ここでは企画展「源氏物語の1000年」にあわせ、コレクションの中から物語、和歌、謡曲など日本の古典文学や仏教説話、神話、伝説に取材して、独創的な表現を試みた画家たちの物語性ゆたかな作品をご紹介します。
岡倉天心[おかくら・てんしん]の指導のもと明治31年に結成された日本美術院の画家たちは、西洋画法に学びながらも、日本や東洋の歴史、古典文学に取材した伝統的画題に新たな解釈を加え、日本画の大きな流れの一つを形成しました。
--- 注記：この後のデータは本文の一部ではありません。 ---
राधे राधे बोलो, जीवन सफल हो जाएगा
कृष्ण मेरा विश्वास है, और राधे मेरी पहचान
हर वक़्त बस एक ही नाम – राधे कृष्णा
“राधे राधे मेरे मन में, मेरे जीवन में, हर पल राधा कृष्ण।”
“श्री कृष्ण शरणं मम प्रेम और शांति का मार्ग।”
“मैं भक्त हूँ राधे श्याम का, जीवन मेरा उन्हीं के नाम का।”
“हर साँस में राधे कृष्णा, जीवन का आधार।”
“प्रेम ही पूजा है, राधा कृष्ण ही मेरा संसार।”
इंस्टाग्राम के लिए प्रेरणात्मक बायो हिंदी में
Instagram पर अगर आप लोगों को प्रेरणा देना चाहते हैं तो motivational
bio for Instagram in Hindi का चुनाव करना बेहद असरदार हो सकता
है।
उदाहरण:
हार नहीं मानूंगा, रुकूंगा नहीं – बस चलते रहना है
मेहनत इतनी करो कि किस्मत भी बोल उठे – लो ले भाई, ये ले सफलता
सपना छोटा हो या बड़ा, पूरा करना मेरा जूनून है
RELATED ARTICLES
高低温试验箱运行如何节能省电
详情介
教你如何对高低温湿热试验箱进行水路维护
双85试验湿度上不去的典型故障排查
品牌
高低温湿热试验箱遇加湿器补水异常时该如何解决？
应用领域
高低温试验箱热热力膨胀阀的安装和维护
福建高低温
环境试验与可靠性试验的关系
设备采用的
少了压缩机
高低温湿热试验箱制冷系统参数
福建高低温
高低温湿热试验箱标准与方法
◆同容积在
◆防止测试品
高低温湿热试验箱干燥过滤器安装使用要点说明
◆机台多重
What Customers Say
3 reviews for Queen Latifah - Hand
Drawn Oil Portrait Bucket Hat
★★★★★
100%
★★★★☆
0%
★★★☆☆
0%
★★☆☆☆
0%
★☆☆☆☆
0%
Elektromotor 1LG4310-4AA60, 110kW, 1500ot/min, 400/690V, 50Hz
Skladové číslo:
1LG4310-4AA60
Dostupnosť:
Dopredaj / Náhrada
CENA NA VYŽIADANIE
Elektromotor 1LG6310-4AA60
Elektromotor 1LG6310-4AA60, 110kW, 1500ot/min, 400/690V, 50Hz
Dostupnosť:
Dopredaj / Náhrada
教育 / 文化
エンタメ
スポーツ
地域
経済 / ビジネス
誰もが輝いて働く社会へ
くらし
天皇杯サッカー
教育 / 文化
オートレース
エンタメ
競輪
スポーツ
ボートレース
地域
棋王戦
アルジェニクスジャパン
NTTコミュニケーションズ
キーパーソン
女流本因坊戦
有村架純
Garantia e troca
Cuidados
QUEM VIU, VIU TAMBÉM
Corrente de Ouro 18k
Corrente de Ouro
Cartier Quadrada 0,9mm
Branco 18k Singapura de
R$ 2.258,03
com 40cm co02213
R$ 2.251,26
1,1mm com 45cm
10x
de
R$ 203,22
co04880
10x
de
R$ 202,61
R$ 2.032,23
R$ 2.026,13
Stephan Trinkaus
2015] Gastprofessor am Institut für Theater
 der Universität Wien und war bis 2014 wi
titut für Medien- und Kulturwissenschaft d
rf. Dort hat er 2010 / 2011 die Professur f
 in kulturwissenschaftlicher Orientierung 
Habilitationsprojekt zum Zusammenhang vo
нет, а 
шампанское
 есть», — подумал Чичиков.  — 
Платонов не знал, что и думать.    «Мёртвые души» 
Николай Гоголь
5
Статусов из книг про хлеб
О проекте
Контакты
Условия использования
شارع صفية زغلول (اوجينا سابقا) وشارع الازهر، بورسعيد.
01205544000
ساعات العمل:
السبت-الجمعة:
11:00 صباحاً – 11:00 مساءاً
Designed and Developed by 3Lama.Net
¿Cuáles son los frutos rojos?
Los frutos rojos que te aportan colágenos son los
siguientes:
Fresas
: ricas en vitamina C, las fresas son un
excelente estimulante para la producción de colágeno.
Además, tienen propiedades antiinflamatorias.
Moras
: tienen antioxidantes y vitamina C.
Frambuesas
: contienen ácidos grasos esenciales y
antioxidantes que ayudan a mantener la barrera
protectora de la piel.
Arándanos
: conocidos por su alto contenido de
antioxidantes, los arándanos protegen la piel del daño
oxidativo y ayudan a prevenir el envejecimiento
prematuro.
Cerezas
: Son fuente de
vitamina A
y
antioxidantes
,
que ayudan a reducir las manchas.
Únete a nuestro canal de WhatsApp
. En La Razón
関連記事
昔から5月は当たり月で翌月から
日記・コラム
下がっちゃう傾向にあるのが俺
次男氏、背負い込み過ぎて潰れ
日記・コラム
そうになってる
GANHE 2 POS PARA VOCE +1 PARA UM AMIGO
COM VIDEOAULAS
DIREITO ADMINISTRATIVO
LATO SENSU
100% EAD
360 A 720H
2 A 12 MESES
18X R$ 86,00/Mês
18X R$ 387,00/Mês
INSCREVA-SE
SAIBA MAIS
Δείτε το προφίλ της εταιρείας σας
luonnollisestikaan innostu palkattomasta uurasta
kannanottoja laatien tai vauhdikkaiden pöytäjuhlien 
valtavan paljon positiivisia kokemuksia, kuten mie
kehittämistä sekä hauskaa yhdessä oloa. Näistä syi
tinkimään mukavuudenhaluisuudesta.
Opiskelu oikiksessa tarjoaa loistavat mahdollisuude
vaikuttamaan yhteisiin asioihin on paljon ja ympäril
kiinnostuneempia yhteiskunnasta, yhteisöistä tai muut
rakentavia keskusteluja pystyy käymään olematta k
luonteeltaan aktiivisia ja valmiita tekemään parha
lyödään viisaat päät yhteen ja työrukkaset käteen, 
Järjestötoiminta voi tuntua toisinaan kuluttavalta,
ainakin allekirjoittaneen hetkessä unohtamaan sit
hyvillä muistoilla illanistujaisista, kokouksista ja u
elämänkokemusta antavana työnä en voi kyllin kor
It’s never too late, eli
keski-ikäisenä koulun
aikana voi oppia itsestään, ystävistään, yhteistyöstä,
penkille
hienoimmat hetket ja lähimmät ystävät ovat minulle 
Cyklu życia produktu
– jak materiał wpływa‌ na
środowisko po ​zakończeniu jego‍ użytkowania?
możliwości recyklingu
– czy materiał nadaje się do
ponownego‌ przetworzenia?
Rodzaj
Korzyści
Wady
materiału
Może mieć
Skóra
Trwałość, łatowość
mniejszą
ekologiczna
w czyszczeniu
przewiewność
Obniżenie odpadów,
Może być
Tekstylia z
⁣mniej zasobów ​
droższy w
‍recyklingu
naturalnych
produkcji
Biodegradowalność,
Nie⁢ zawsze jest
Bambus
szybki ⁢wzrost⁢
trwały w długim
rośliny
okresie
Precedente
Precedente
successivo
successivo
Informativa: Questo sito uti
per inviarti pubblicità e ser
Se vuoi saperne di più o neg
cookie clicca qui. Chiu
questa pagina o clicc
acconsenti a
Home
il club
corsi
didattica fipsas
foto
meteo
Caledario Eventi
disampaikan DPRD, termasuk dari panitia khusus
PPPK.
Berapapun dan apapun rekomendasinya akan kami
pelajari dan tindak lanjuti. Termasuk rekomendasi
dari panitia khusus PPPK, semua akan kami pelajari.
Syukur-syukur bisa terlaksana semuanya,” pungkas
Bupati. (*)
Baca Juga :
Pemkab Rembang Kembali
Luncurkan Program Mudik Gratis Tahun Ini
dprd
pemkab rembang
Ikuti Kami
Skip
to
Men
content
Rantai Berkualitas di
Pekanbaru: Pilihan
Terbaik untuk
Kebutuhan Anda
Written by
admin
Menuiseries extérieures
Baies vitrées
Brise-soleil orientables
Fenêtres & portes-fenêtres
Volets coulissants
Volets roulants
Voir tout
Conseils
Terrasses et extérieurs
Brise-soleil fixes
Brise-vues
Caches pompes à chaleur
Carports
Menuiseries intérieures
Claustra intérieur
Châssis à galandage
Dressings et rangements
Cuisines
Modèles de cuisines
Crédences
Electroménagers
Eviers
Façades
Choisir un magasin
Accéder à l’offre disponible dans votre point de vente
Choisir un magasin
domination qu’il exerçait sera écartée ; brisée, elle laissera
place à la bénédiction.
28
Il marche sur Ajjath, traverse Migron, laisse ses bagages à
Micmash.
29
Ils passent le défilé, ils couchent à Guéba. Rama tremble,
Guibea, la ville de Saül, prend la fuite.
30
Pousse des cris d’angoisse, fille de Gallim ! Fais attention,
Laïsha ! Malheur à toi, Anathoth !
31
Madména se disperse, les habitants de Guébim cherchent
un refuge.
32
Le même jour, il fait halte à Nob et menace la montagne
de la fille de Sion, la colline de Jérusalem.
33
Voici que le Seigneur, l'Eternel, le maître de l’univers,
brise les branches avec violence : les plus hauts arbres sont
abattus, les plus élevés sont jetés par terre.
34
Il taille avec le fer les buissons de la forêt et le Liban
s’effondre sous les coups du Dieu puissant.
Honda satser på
下村観山[しもむら・かんざん]は《闍維》において、仏教説話の一場面を臨場感あふれる劇的場面として描いています。『平家物語』に取材した木村武山[きむら・ぶざん]の《堀河の静》は、義経の愛妾静が堀川邸襲撃の際に、泰然として甲冑を取り出す姿が描かれています。
《闍維》
明治31年
絹本着色
SHIMOMURA Kanzan (1873-1930)
The Cremation of Buddha
1898
Color on silk
《弱法師》
大正4年
絹本着色、双幅
原範行氏・原會津子氏寄贈
SHIMOMURA Kanzan (1873-1930)
"Yoroboshi", from Noh play
1915
Color on silk, a pair of hanging scrolls
Gift from Mr. Hara Noriyuki and Mrs. Hara Etsuko
後進の安田靫彦[やすだ・ゆきひこ]、今村紫紅[いまむら・しこう]、小林古径[こばやし・こけい]らもまた、多くの伝統的画題に取り組みました。ここでは、三者が別々の時期に同じ謡曲に取材した作品を展示します。いずれも須磨の浦で旅の僧が見た一夜の夢物語から、月夜に汐汲みから帰った海女の姉妹、松風と村雨を描いています。靫彦の《松風》は、紅児会第7回展出品画で、歴史主題の写実的な描写に新たな展開をみせた時代の作品です。紫紅と古径の《松風》は、ともに能舞台での様を描いたもので、前者には南画風の筆致を、後者には大和絵を基盤とした上品で清楚な表現を見て取ることができます。
松風
昭和23年
絹本着色、軸
KOBAYASHI Kokei(1883-1957)
Scene from the Tale of "Matsukaze"
1948
Color on silk, hanging scroll
戦後活躍する画家たちは、人間の感情や人生観の今日的な解釈をもとに、物語や歴史に取材した作品を描きました。古典芸能、古典文学に精通した森田曠平[もりた・こうへい]による《蘆刈》には、ストーリーに画家自らのイメージが重ねられ、演劇の舞台を観るような幻想的風景が描かれています。